Blockchain technology also has its applications in the sports betting and iGaming space. Particularly within online casinos, “provably fair gaming” is the use of a distributed immutable ledger to ensure that the advertised payouts of a game properly correspond to the actual long-term frequency distribution of outcomes. If every card that is dealt in a digital blackjack hand is immutably recorded, users can verify that, over the long run, the properly proportionate mix of cards have been dealt.
Smart contracts, an invention of the Ethereum blockchain, allow for instantaneous payouts. Imagine you previously placed a wager on an event that will not be decided for 12 months. Now, due to COVID-19, that sportsbook seems like it may go out of business. If that’s a long-shot Super Bowl future that ends up hitting, you will not be happy if there is no solvent company around to pay you. On the other hand, if the operator had to store the amount of funds necessary to pay you in a fully funded, digital escrow account, which was set to automatically distribute the funds according to the game outcome, you would be feeling a lot more comfortable.
Blockchain also allows for the streamlining of internal accounting procedures and real-time insight into an operator’s P&L. The main challenge to widespread adoption within sports betting, aside from the regulatory burden and gap in market education, is that the mechanism as described is incredibly capital intensive.
Considering the astronomical costs of customer acquisition, it is very difficult and expensive to convince a new user to sign up and make a deposit at a sportsbook. Onboarding logistics should be the last thing that should prevent such a conversion event from occurring. Nonetheless, inability to verify a customer’s geolocation, complete KYC / AML, or accept payments are frequently barriers to adoption. The veritable gold rush for acquiring and retaining U.S. sports betting customers has provided a commercial opportunity for those who can leverage technology to mitigate these pain points.
Machine Learning is a subfield within Artificial Intelligence that is transforming virtually every industry known to man.

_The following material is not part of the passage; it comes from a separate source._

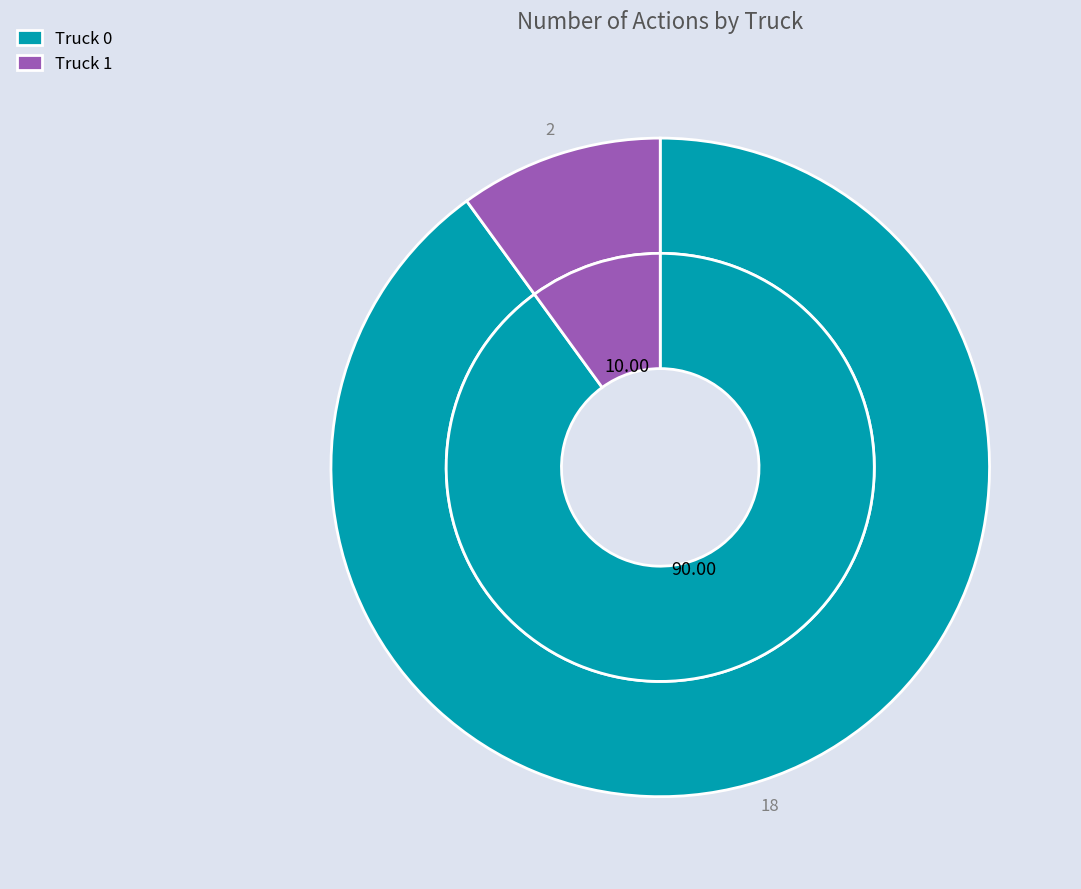

What is the largest slice in the pie chart?

Truck 0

And though sports betting is no exception, the adoption has been a bit slower. That said, there are a few key use cases to which Machine Learning is currently being applied in this industry, though it is by no means an exhaustive list:
- Oddsmaking: It has historically relied on simulation-based predictive engines, but machine learning offers more efficient alternatives that give rise to more robust in-play and micro betting markets;
- Risk management: The process of moving lines to attract a risk-minimizing proportion of wagers on either side of a market can also be optimized by the superior predictive power of machine learning;
- Recommendations and personalization: Netflix famously saves $1 billion annually by using a machine learning-powered recommendation engine to keep viewers watching, while Facebook and LinkedIn utilize similar engines to keep users scrolling. The application within sports betting would be a curated stream of promotions and bonuses as well as a more personalized user flow that presents a customer with odds and offers that they are most likely to be interested in;
- “Responsible gaming”: The industry term for the suite of mechanisms by which customers are kept from the ills of addictive tendencies. However, the term “sustainable gaming” better confers the notion that the entire sports betting and larger sports entertainment ecosystem benefits when customers are kept safe and the integrity of underlying sports leagues is preserved. Machine learning offers the potential to proactively detect deviations from sustainable gaming behavior in real time;
- Fraud: It’s particularly rampant in the gambling industry. As such, increasingly sophisticated tools need to be deployed in order to combat such efforts, as well as to fortify KYC and AML efforts.